Many workers learn equipment operation on the job after earning a high school diploma or equivalent, while others learn through an apprenticeship or by attending vocational schools.
A high school diploma or equivalent is required for most jobs. Vocational training and math courses are useful, and a course in auto mechanics can be helpful because workers often perform maintenance on their equipment.
Learning at vocational schools may be beneficial in finding a job. Schools may specialize in a particular brand or type of construction equipment.
Some schools incorporate sophisticated simulator training into their courses, allowing beginners to familiarize themselves with the equipment in a virtual environment before operating real machines.
Many workers learn their jobs by operating light equipment under the guidance of an experienced operator. Later, they may operate heavier equipment, such as bulldozers. Some construction equipment with computerized controls requires greater skill to operate. Operators of such equipment may need more training and some understanding of electronics.

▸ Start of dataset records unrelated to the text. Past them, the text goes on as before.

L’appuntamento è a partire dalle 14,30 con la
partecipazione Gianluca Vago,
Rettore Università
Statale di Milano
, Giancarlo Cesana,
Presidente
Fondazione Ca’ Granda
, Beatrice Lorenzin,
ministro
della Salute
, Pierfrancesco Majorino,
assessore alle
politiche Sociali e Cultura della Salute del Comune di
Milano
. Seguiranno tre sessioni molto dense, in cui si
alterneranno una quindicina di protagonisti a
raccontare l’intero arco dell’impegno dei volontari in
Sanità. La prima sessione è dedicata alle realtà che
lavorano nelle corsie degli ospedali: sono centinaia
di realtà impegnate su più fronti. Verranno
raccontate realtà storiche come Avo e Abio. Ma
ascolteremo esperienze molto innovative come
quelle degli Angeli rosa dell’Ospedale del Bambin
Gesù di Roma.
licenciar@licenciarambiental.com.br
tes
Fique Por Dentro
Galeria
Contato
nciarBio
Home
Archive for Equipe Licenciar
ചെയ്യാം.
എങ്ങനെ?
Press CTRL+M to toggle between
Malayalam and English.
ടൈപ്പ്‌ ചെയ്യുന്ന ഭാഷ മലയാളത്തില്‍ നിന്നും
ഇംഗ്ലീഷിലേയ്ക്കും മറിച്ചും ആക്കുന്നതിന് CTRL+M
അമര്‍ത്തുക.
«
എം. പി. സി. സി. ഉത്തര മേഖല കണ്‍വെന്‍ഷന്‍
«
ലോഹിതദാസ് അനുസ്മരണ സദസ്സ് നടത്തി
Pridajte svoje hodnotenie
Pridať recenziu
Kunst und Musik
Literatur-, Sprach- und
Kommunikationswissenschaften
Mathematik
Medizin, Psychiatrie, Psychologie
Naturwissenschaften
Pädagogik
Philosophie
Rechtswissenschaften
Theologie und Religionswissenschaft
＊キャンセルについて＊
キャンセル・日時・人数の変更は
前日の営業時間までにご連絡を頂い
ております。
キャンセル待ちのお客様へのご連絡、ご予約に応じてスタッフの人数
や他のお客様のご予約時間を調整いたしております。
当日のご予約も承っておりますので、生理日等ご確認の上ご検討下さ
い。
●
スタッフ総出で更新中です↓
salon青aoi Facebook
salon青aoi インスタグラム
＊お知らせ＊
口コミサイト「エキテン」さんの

Other workers learn their trade through a 3- or 4-year apprenticeship. For each year of the program, apprentices must have at least 144 hours of technical instruction and 2,000 hours of paid on-the-job training. On the job, apprentices learn to maintain equipment, operate machinery, and use technology, such as Global Positioning System (GPS) devices. In the classroom, apprentices learn operating procedures for equipment, safety practices, and first aid, as well as how to read grading plans.

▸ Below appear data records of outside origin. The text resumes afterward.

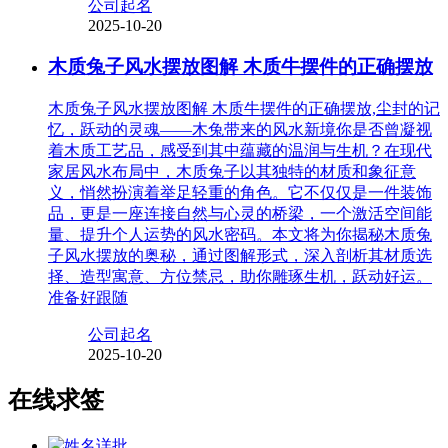
公司起名
2025-10-20
木质兔子风水摆放图解 木质牛摆件的正确摆放
木质兔子风水摆放图解 木质牛摆件的正确摆放,尘封的记
忆，跃动的灵魂——木兔带来的风水新境你是否曾凝视
着木质工艺品，感受到其中蕴藏的温润与生机？在现代
家居风水布局中，木质兔子以其独特的材质和象征意
义，悄然扮演着举足轻重的角色。它不仅仅是一件装饰
品，更是一座连接自然与心灵的桥梁，一个激活空间能
量、提升个人运势的风水密码。本文将为你揭秘木质兔
子风水摆放的奥秘，通过图解形式，深入剖析其材质选
择、造型寓意、方位禁忌，助你雕琢生机，跃动好运。
准备好跟随
公司起名
2025-10-20
在线求签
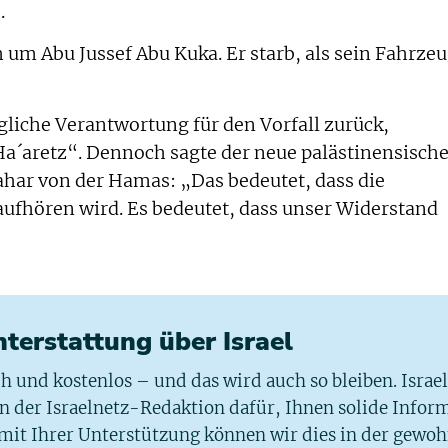
.
 um Abu Jussef Abu Kuka. Er starb, als sein Fahrze
gliche Verantwortung für den Vorfall zurück,
Ha´aretz“. Dennoch sagte der neue palästinensisch
ar von der Hamas: „Das bedeutet, dass die
 aufhören wird. Es bedeutet, dass unser Widerstand
chterstattung über Israel
ich und kostenlos – und das wird auch so bleiben. Israe
 in der Israelnetz-Redaktion dafür, Ihnen solide Infor
 mit Ihrer Unterstützung können wir dies in der gewo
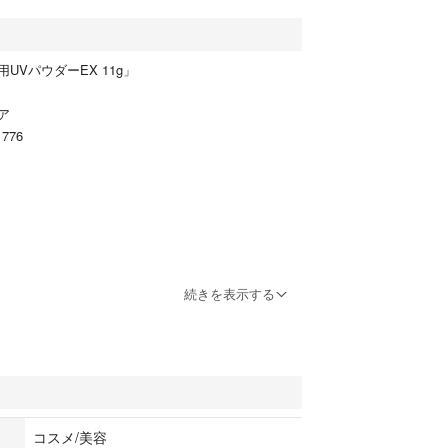
UVパウダーEX 11g」
ア
776
続きを表示する
ープルーフ 日焼け止めパウダー
ケア
粧品
コスメ/美容
ー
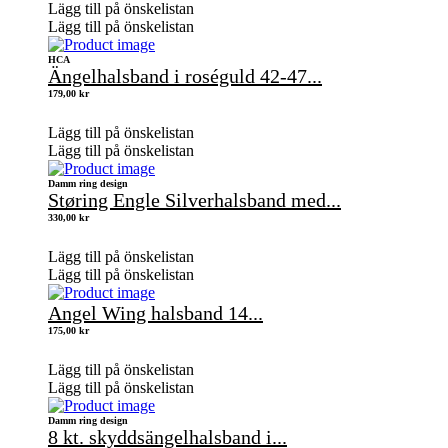
Lägg till på önskelistan
Lägg till på önskelistan
HCA
Ängelhalsband i roséguld 42-47...
179,00
kr
Lägg till på önskelistan
Lägg till på önskelistan
Damm ring design
Støring Engle Silverhalsband med...
330,00
kr
Lägg till på önskelistan
Lägg till på önskelistan
Angel Wing halsband 14...
175,00
kr
Lägg till på önskelistan
Lägg till på önskelistan
Damm ring design
8 kt. skyddsängelhalsband i...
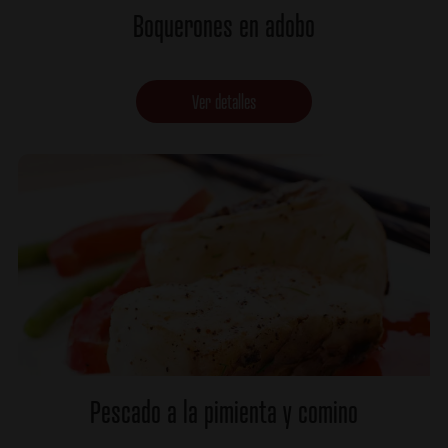
Boquerones en adobo
Ver detalles
Pescado a la pimienta y comino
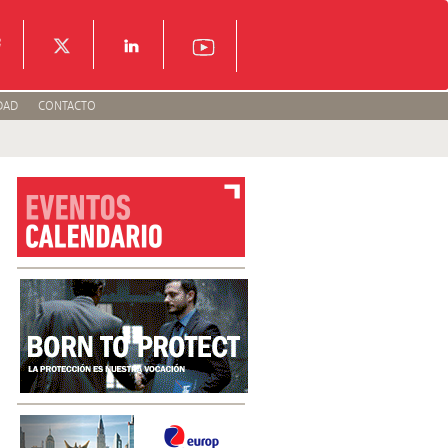
DAD
CONTACTO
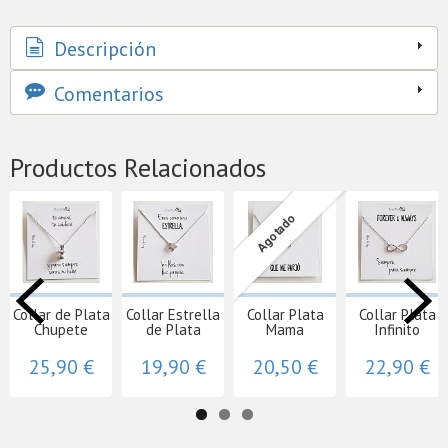
Descripción
Comentarios
Productos Relacionados
Agotado
Collar de Plata
Collar Estrella
Collar Plata
Collar Plata
Chupete
de Plata
Mama
Infinito
25,90 €
19,90 €
20,50 €
22,90 €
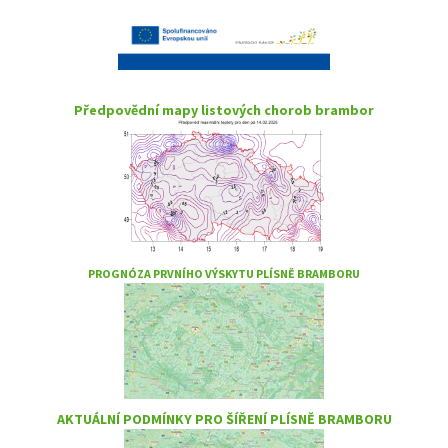
Předpovědní mapy listových chorob brambor
PROGNÓZA PRVNÍHO VÝSKYTU PLÍSNĚ BRAMBORU
AKTUÁLNÍ PODMÍNKY PRO ŠÍŘENÍ PLÍSNĚ BRAMBORU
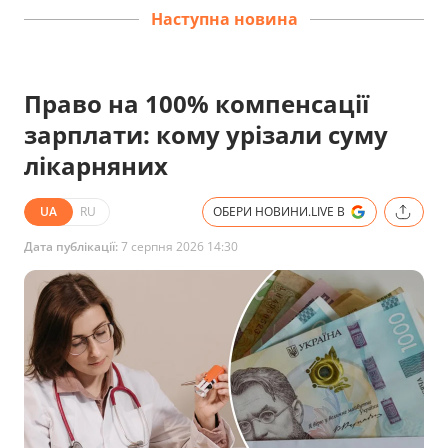
Наступна новина
Право на 100% компенсації
зарплати: кому урізали суму
лікарняних
UA
RU
ОБЕРИ НОВИНИ.LIVE В
Дата публікації:
7 серпня 2026 14:30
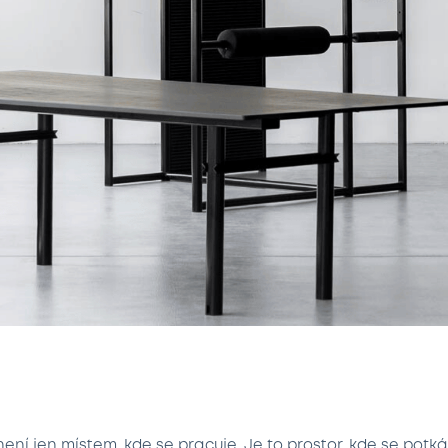
ení jen místem, kde se pracuje. Je to prostor, kde se potk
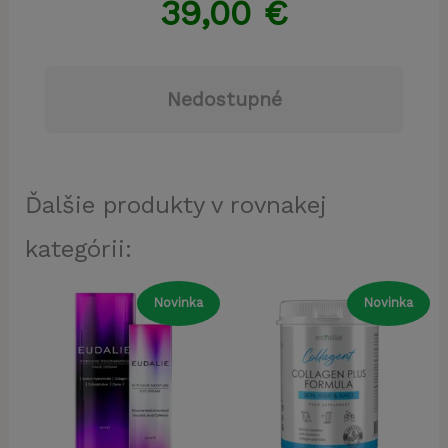
39,00
€
Nedostupné
Ďalšie produkty v rovnakej
kategórii:
Novinka
Novinka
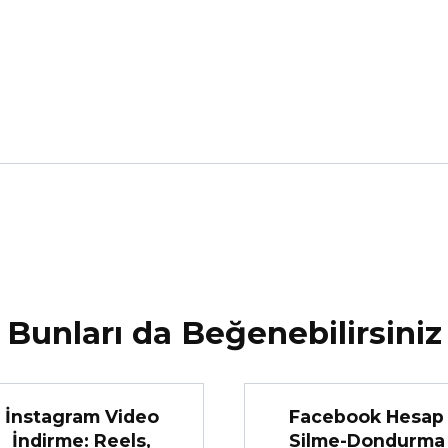
Bunları da Beğenebilirsiniz
İnstagram Video
Facebook Hesap
İndirme: Reels,
Silme-Dondurma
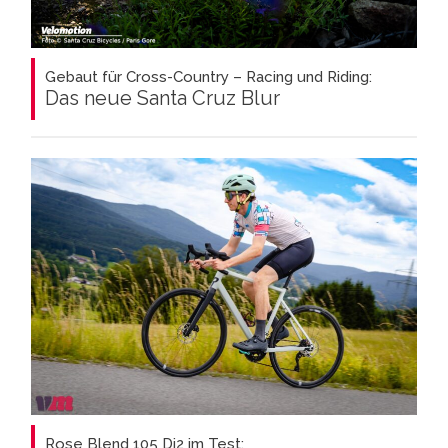
Gebaut für Cross-Country – Racing und Riding:
Das neue Santa Cruz Blur
Rose Blend 105 Di2 im Test:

A few groups, including unions and contractor associations, sponsor apprenticeship programs. The basic qualifications for entering an apprenticeship program are as follows:
- Minimum age of 18
- High school education or equivalent
- Physically able to do the work
- Valid driver’s license
After completing an apprenticeship program, apprentices are considered journey workers and perform tasks with less guidance.

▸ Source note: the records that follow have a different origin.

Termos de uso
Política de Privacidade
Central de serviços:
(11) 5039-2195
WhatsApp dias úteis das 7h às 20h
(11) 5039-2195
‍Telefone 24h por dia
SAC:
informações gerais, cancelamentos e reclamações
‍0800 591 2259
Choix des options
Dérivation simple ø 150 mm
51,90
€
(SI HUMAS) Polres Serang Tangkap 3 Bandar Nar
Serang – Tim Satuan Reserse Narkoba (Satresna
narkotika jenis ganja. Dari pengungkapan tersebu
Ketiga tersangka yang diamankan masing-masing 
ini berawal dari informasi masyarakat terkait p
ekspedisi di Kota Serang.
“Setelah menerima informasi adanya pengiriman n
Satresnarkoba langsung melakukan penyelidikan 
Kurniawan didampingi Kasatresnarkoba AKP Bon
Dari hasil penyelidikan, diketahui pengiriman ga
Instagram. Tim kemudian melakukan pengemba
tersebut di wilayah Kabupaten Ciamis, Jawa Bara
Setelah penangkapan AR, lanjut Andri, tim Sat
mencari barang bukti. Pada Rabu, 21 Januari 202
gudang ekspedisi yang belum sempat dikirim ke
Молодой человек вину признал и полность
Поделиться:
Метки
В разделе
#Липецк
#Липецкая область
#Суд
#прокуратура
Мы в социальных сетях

Licenses, Certifications, and Registrations
Construction equipment operators often need a commercial driver’s license (CDL) to haul their equipment to various jobsites. State laws governing CDLs vary.
A few states have special licenses for operators of backhoes, loaders, and bulldozers.
Currently, 17 states require pile-driver operators to have a crane license because similar operational concerns apply to both pile-drivers and cranes. In addition, the cities of Chicago, Cincinnati, New Orleans, New York, Omaha, Philadelphia, and Washington, DC require special crane licensure.
Hand-eye-foot coordination. Construction equipment operators should have steady hands and feet to guide and control heavy machinery precisely, sometimes in tight spaces.
Mechanical skills. Construction equipment operators often perform basic maintenance on the equipment they operate. As a result, they should be familiar with hand and power tools and standard equipment care.
Physical strength. Construction equipment operators may be required to lift more than 50 pounds as part of their duties.
Unafraid of heights. Construction equipment operators may work at great heights. For example, pile-driver operators may need to service the pulleys located at the top of the pile-driver’s tower, which may be several stories tall.